European Central Bank policy makers have until Wednesday to air views in public about their July 21 meeting before a pre-decision blackout kicks in. They’re preparing to start raising rates, and to unveil an accompanying crisis tool to mitigate the fallout on weaker euro members such as Italy.
ECB President Christine Lagarde will attend a meeting of euro-area finance ministers at the start of the week, though few other appearances are scheduled.
Likely to focus their minds is a temporary closure of the Nord Stream gas pipeline from Russia to take effect on Monday.
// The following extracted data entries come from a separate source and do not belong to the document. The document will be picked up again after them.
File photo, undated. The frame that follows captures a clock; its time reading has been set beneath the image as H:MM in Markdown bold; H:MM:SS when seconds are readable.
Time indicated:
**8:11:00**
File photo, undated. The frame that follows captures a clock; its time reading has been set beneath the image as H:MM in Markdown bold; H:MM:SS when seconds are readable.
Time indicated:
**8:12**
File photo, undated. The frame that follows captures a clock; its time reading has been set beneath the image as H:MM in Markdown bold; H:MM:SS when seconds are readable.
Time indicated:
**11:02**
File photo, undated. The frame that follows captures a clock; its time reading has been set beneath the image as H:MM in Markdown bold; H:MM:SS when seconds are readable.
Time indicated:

German officials fear the shutdown for 10 days of routine maintenance may become permanent.
Among data due, euro-zone industrial production on Wednesday will probably signal slowing expansion as the second quarter progressed, while the state of the region’s worsening trade deficit — perhaps reflected in the euro’s drop to a two-decade low — will be revealed on Friday.
“There are stagflationary winds blowing — there’s no question about that,” ECB Governing Council member Yannis Stournaras told Bloomberg TV on Saturday, stressing that Europe isn’t seeing stagflation yet. “But for the moment we don’t expect negative growth this year or next year.”
In the UK, economists expect gross domestic product to have barely increased in May after a decline the previous month, in figures due on Wednesday.